When a patient goes under the knife, they trust the surgical team with their life. They assume that every tool, every instrument, and every piece of material used inside their body will come out when the surgery is done. But that assumption fails more often than most people realize, and when it does, the legal result is a textbook example of professional negligence.
Retained surgical items, most commonly sponges, are among the most preventable and indefensible errors in modern medicine. A surgical sponge is a piece of gauze about the size of a hand towel. It is used to soak up blood and keep the surgical field clear. Each sponge has a radiopaque marker sewn into it, a thin strip of material that shows up on an X-ray. Every single sponge used in an operating room is supposed to be counted by hand, multiple times, before, during, and after a procedure. Despite these safeguards, sponges get left inside patients every year.
From a legal standpoint, a retained sponge case is almost never about a bad outcome that was unavoidable. It is about a breakdown in process. The standard of care in surgery includes a mandatory counting protocol. If a nurse miscounts or a surgeon closes the incision before the count is verified, that is a breach of the duty of care owed to the patient. The patient did nothing wrong. They were unconscious. They relied entirely on the expertise and focus of the surgical team. When that team fails to follow a basic safety checklist, they have committed professional negligence.
The injury caused by a retained sponge is not minor. The body recognizes the sponge as a foreign object. It reacts by forming a protective capsule around it, but that capsule often fails. The sponge becomes a breeding ground for bacteria. Patients develop severe infections, abscesses, fistulas, or bowel obstructions. Some patients suffer chronic pain for months or years. In the worst cases, the sponge erodes through an organ or blood vessel, leading to sepsis and death. The patient often requires additional surgeries to remove the sponge and repair the damage. Each of these secondary surgeries carries its own risks of infection, anesthesia complications, and scarring.
From a legal perspective, causation is usually straightforward. The sponge was not present before surgery. It was left during surgery. The patient was fine before and sick after. Medical records, operative reports, and post-operative X-rays tell the story. Defense attorneys in these cases have almost no room to argue that the patient’s injuries came from something else. The sponge is physical evidence that cannot be disputed.

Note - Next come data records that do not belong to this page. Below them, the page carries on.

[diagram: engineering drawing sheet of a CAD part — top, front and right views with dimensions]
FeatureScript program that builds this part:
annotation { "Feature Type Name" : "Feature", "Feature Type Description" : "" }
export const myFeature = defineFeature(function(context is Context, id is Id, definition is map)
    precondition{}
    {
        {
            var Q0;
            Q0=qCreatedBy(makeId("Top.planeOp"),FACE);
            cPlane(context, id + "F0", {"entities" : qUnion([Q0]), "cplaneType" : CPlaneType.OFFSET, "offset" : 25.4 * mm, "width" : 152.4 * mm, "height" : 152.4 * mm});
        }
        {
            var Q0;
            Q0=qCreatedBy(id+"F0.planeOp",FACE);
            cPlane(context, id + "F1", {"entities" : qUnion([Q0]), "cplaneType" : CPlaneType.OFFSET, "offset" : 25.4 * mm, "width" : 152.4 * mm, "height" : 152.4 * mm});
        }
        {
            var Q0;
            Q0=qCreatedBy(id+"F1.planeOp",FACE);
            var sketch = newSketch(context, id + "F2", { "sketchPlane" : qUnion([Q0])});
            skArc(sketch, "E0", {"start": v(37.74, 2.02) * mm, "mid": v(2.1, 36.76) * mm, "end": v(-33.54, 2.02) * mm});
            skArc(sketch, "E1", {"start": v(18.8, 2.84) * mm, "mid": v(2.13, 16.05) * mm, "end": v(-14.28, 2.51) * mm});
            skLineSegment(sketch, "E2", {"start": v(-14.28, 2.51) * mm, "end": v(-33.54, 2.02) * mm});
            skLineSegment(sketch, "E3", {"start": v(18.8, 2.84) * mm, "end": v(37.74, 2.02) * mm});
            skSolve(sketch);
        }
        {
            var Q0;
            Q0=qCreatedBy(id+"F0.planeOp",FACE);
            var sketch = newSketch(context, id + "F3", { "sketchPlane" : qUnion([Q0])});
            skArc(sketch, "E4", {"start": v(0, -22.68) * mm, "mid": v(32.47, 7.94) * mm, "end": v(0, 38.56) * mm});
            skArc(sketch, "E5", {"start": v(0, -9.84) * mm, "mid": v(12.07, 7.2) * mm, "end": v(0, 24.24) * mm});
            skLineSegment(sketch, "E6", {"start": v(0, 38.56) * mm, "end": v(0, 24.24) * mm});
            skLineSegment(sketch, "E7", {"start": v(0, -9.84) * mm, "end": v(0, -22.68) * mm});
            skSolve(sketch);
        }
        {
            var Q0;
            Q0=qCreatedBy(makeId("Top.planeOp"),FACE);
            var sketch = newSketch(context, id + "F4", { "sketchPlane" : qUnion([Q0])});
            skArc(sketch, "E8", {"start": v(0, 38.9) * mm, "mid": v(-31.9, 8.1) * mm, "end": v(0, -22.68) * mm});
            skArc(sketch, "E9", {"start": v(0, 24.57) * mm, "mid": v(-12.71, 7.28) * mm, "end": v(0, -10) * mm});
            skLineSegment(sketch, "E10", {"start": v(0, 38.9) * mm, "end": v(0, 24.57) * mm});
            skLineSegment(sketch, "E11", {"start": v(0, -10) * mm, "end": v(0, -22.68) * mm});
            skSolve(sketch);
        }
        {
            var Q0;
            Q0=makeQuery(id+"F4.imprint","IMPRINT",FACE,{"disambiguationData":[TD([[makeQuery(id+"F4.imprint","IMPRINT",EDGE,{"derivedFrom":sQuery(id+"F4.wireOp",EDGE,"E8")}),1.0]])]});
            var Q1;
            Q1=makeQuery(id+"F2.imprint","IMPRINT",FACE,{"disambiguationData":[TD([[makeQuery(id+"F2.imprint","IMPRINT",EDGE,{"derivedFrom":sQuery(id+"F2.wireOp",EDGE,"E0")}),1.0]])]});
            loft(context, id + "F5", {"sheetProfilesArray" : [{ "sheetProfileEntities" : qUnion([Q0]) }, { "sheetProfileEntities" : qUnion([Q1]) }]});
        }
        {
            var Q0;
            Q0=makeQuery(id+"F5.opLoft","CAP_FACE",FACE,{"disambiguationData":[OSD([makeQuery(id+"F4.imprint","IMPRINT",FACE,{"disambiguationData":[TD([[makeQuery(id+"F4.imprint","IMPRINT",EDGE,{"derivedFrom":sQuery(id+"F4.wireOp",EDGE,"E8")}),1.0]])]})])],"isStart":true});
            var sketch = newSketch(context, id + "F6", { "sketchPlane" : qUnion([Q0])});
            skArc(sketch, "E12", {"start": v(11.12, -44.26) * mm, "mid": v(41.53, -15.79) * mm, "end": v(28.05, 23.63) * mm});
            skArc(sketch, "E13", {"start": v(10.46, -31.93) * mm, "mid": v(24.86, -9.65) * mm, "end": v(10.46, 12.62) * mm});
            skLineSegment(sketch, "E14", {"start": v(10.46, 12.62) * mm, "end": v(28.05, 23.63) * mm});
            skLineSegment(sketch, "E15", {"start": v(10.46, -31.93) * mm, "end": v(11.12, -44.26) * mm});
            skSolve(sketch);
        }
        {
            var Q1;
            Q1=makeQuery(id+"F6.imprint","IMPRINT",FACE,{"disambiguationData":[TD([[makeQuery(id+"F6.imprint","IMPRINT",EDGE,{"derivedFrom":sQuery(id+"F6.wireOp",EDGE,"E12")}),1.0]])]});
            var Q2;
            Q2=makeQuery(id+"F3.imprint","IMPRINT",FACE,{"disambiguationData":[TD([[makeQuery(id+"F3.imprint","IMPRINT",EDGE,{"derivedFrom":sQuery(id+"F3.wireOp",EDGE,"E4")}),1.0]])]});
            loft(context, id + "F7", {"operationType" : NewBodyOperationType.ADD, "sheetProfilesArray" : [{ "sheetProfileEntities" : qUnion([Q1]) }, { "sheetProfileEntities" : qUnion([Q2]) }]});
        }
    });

One common defense is that the patient was obese or that the surgery was complex and the body cavity was deep. Courts consistently reject this. Obesity does not excuse a miscount. Neither does a difficult surgery. The standard of care requires the team to account for all sponges regardless of the patient’s anatomy or the difficulty of the procedure. Another defense is that the surgeon relied on the nursing staff to do the count. This also fails. The surgeon is the captain of the ship in the operating room. They have ultimate responsibility for everything that happens, including the final decision to close. A surgeon who closes without verifying the count has made a decision that is professionally negligent.
The damages in these cases are often substantial. Medical bills for the corrective surgery and extended hospital stay can run into the hundreds of thousands of dollars. Lost wages are significant because the patient is often too sick to work. Pain and suffering damages are high because the patient endured weeks or months of symptoms before the sponge was discovered. Many states also allow for punitive damages if the hospital or surgeon knew about a pattern of count errors and did nothing to fix it.
Retained sponge cases are not rare. Studies estimate that a sponge or other item is left behind in roughly one out of every 5,500 to 7,000 surgeries. That number has not dropped significantly despite decades of awareness and improved counting technology. Some hospitals now use radiofrequency tagging systems that beep when a sponge is still inside the patient. But these systems are expensive, and not every hospital uses them. In a lawsuit, the failure to use available technology to prevent a known risk can itself become evidence of negligence.
For anyone considering a professional liability claim based on a retained sponge, the statute of limitations is critical. The clock usually starts running when the patient discovers the injury or reasonably should have discovered it. That might be years after the original surgery, especially if the sponge causes no immediate symptoms. Some patients live with a retained sponge for five, ten, or even twenty years before it causes trouble. A competent attorney will check the specific laws in the state where the surgery occurred.
Professional liability exists to hold experts accountable when their mistakes cause real harm. A retained surgical sponge is not a mysterious complication. It is a failure of basic procedure. Patients deserve better. The law provides a path for them to get compensation and, more importantly, to force hospitals and surgeons to fix the systems that allow these entirely preventable errors to happen.